Will the NHTSA Force a Tesla Recall? Analyzing the FSD Degradation Detection Filing
I’ll get to the headline takeaways from the recent results in due course, but I felt some cyberink should be spilled on a relatively obscure but crucial subject matter. It relates to an engineering analysis underway at the National Highway Traffic Safety Administration (NHTSA) into Tesla. It may not sound like much, but it’s a potentially serious affair, not least as an engineering analysis is the last step before a recall is ordered. Interestingly, Tesla’s management addressed the issue in the very last question on the first-quarter earnings call.
NHTSA Engineering Analysis EA26002
Opened on March 18, the Office of Defects Investigation (ODI) is evaluating “Tesla’s Full Self Driving Beta and Full Self Driving (Supervised) (collectively, FSD) degradation detection system.”
The degradation detection system’s purpose is to warn the driver that Tesla’s full self-driving (FSD) has degraded visibility due to glare from the sun or other limited-visibility conditions. According to NHTSA, the ODI reviewed Tesla crashes in which “the system did not detect common roadway conditions that impaired camera visibility and/or provide alerts when camera performance had deteriorated until immediately before the crash occurred.”
Tesla did make an upgrade to the system after a fatal crash in 2023, but the ODI is concerned that the system, “both as originally deployed and later updated,” fails to appropriately detect degraded visibility conditions.
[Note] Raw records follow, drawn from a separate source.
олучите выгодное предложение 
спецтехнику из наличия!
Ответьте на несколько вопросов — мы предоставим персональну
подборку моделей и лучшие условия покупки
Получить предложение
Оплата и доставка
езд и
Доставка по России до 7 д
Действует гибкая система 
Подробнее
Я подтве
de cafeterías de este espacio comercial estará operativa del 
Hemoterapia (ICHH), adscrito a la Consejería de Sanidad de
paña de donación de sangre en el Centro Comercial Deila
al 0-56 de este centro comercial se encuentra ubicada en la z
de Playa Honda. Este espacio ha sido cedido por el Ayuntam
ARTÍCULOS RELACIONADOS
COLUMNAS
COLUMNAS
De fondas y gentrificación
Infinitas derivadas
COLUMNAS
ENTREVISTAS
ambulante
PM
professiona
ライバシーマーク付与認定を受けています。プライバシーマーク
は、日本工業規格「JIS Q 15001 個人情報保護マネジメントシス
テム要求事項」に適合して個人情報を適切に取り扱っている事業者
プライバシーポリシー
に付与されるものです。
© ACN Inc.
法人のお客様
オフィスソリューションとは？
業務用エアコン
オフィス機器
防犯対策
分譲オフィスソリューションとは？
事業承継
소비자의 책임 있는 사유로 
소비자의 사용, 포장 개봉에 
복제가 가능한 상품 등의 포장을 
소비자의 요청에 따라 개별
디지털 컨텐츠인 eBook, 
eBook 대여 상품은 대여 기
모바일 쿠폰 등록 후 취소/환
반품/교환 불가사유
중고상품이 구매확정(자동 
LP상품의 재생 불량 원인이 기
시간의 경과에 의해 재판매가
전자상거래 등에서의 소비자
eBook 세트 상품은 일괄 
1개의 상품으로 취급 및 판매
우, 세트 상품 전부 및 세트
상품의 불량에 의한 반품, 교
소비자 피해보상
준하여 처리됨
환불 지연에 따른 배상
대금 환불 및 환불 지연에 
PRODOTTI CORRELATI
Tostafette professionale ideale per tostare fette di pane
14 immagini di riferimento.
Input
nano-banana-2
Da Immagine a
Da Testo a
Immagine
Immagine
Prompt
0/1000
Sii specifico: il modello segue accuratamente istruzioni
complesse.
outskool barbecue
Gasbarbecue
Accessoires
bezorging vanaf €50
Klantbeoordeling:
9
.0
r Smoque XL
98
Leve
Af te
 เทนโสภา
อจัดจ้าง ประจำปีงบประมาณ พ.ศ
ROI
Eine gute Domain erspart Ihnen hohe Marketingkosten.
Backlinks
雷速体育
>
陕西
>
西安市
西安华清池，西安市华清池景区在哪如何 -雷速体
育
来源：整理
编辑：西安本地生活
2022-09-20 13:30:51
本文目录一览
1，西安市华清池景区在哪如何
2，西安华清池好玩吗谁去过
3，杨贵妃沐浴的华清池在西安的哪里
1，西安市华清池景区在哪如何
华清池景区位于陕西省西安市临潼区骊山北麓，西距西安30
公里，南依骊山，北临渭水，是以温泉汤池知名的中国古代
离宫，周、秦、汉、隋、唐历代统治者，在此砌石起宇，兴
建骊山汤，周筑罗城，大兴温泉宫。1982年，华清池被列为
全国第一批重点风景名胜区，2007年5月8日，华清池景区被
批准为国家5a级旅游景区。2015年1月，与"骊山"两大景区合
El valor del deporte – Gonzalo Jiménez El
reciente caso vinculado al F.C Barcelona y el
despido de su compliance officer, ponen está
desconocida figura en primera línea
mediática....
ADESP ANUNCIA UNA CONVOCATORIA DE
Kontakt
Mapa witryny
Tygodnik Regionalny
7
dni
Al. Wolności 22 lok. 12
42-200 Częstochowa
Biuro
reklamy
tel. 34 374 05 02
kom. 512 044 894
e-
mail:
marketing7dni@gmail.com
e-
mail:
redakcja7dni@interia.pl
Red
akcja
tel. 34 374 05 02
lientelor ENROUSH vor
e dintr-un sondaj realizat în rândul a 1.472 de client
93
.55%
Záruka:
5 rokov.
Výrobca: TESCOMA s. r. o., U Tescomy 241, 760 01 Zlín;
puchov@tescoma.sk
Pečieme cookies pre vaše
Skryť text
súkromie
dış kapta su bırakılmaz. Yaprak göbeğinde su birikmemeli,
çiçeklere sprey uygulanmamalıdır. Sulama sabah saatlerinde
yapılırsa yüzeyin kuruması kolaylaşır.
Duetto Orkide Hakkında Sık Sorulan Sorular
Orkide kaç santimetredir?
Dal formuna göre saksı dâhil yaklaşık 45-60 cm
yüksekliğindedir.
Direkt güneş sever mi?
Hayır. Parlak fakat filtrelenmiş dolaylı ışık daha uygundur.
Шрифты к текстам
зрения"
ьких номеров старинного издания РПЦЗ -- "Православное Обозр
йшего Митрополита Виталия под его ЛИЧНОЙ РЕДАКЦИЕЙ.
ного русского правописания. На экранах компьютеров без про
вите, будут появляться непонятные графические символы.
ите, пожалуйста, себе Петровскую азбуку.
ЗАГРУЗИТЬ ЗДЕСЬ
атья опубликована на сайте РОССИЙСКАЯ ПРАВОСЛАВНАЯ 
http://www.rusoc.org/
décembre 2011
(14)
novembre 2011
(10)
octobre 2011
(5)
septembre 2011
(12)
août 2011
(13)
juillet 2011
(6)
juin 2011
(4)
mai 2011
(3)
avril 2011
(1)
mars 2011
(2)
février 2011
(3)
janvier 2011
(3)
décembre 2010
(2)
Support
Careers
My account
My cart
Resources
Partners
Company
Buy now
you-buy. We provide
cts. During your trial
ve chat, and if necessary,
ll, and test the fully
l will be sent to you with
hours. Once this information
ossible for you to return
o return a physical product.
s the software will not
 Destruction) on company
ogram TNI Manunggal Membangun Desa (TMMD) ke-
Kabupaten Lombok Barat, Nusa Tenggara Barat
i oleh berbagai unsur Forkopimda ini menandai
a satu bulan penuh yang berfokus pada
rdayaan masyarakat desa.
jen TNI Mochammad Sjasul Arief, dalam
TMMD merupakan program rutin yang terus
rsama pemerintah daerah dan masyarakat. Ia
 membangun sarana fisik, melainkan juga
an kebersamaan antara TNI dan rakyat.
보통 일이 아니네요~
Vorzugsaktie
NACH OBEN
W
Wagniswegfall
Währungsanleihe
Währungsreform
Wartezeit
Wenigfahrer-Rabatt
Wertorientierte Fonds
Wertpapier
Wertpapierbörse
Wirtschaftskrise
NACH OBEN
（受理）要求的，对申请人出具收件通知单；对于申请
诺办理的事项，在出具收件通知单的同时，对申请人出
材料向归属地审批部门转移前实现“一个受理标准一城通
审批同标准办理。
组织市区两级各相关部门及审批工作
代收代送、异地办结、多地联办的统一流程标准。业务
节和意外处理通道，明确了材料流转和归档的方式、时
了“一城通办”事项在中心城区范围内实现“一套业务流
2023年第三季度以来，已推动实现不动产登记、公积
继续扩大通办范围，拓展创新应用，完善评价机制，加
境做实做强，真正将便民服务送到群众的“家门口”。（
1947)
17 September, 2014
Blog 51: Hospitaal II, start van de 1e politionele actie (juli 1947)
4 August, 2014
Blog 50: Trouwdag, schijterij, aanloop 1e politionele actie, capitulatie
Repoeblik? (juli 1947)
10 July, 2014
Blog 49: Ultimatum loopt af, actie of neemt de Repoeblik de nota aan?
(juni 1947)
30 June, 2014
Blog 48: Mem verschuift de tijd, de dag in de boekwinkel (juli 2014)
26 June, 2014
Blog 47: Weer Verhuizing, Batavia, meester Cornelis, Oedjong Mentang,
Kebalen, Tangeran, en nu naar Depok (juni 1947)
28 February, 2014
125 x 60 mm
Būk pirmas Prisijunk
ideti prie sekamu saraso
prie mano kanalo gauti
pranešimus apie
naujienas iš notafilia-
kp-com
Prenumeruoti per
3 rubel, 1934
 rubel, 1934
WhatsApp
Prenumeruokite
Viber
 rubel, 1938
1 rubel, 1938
What Tesla's management said
The subject matter came up on the earnings call with an analyst asking about NHTSA filings on the matter. Tesla’s vice president of vehicle engineering, Lars Moravy, said, “We did change the cameras some months ago,” and “the NHTSA is referring to like older vehicles.”
New measures implemented
Management also claimed it had ‘implemented stricter measures for the visibility of the camera,” meaning that FSD won’t be available for cars that can’t see clearly. Interestingly, the main issue appears to be a residual buildup of volatile organic compounds (VOCs) on the camera’s lens rather than its ability to see in a sun-glare environment without VOC buildup.